[Texte d'étude]
Il y a aussi la liberté de donner, prêter ou vendre les livres à quelqu'un d'autre. Mais Amazon élimine ces libertés par les menottes numériques du Kindle et par son mépris de la propriété privée. (..)
Il y a aussi la liberté de garder les livres et de les transmettre à ses héritiers. Mais là encore, Amazon élimine cette possibilité par une porte dérobée dans le Kindle, qui a été utilisée en 2009 pour supprimer des milliers d'exemplaires de copies autorisées du 1984 d'Orwell. (..)
La menace à la liberté est le problème principal. Donc les autres bienfaits possibles sont sans importance.
Stallman est ainsi nostalgique du modèle traditionnel de l'édition (voir cours Module 4 en particulier diapo 7 et 20.). Le problème est que le modèle d'affaires du web s'affirme de plus en plus comme celui de la trace. Il y aurait là une place à prendre pour les bibliothèques à condition qu'elles sachent s'affranchir des contraintes des poids lourds du web pour préserver l'anonymat de la lecture (ici).
Actu du 12 juin 2011
Le point de vue de Stallman directement par lui-même ici, repéré par Lorenzo Soccavo là. et traduit en Français par H. Bienvault là.
Actu du 14 juin 2011
Pour élargir la question, on peut remarquer que le traçage des personnes a tendance à les enfermer dans une bulle informationnelle, selon l'expression d'Eli Pariser. Voir critique de son livre sur InternetActu et chez Olivier Charbonneau, et sa conférence à TED ci-dessous :
La tendance à l'entre-soi est naturelle sur les réseaux sociaux.
Commentaires
"Nostalgique du modèle traditionnel de l'édition" ? Ce n'est pas ce qu'il dit une seule seconde. Il dit seulement que les produits numériques et le paradigme de l'accès n'assurent aucune liberté à l'utilisateur. Et on ne peut pas dire qu'il ait vraiment tort. Il pose une question essentielle à nos libertés : "Lorsqu'on achète un appareil numérique quelconque, sont usage (y compris son mauvais usage) nous appartient-il ou appartient-il au constructeur de l'appareil ?" Pourrons-nous créer des zones aveugles à toutes sousveillances ? - voir : http://www.hyperbate.com/dernier/?p...

[Exercices à faire]
a) Quelles personnes le texte d'étude nomme-t-il ? Donnez-les toutes.
b) Recopiez le passage du texte d'étude allant de « Actu du 14 juin » à « les réseaux sociaux. ».

[Données à examiner]
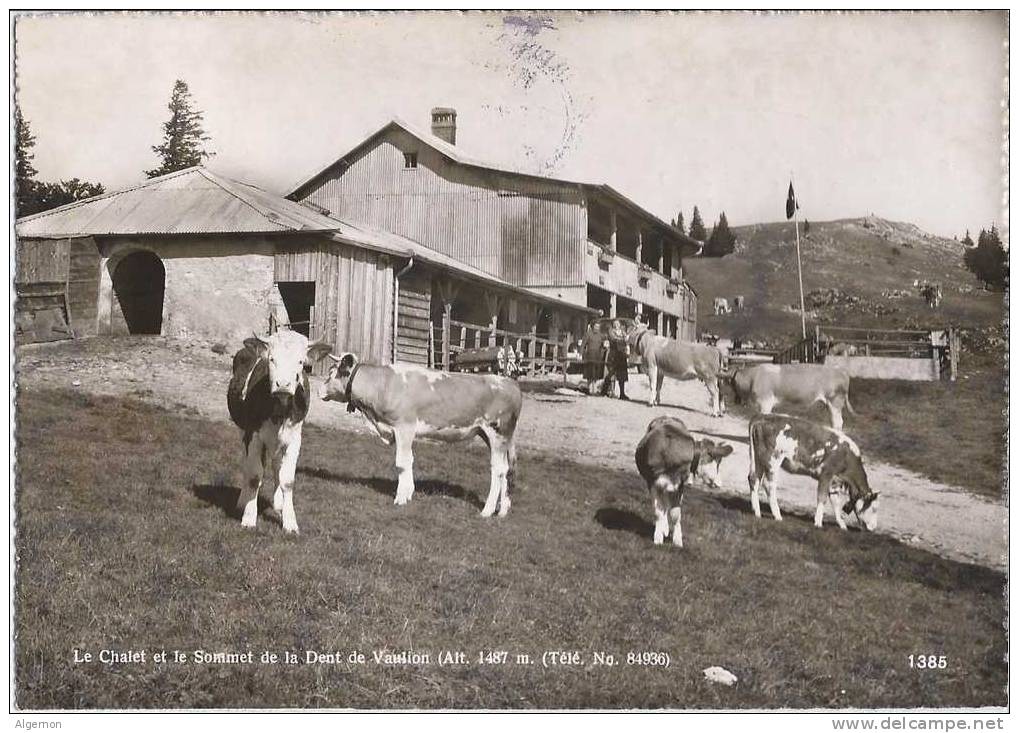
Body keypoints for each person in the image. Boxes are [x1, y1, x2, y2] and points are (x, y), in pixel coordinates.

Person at [604, 318, 630, 400]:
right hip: (614, 355)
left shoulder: (623, 332)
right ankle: (610, 391)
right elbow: (613, 339)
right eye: (615, 324)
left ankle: (622, 394)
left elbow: (627, 340)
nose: (616, 325)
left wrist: (625, 340)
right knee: (612, 373)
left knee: (622, 375)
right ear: (613, 325)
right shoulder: (611, 331)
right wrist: (623, 339)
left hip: (622, 355)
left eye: (618, 324)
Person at [580, 321, 607, 395]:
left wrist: (604, 348)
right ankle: (589, 389)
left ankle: (594, 389)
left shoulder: (601, 335)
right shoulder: (588, 334)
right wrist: (580, 354)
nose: (597, 328)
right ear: (593, 327)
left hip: (598, 356)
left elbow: (603, 346)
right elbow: (583, 345)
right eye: (595, 326)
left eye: (598, 327)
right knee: (589, 373)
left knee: (596, 373)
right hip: (590, 355)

[Réponses aux exercices]
a)
- Stallman
- Orwell
- Lorenzo Soccavo
- H. Bienvault
- Eli Pariser
- Olivier Charbonneau

b)
Actu du 14 juin 2011
Pour élargir la question, on peut remarquer que le traçage des personnes a tendance à les enfermer dans une bulle informationnelle, selon l'expression d'Eli Pariser. Voir critique de son livre sur InternetActu et chez Olivier Charbonneau, et sa conférence à TED ci-dessous :
La tendance à l'entre-soi est naturelle sur les réseaux sociaux.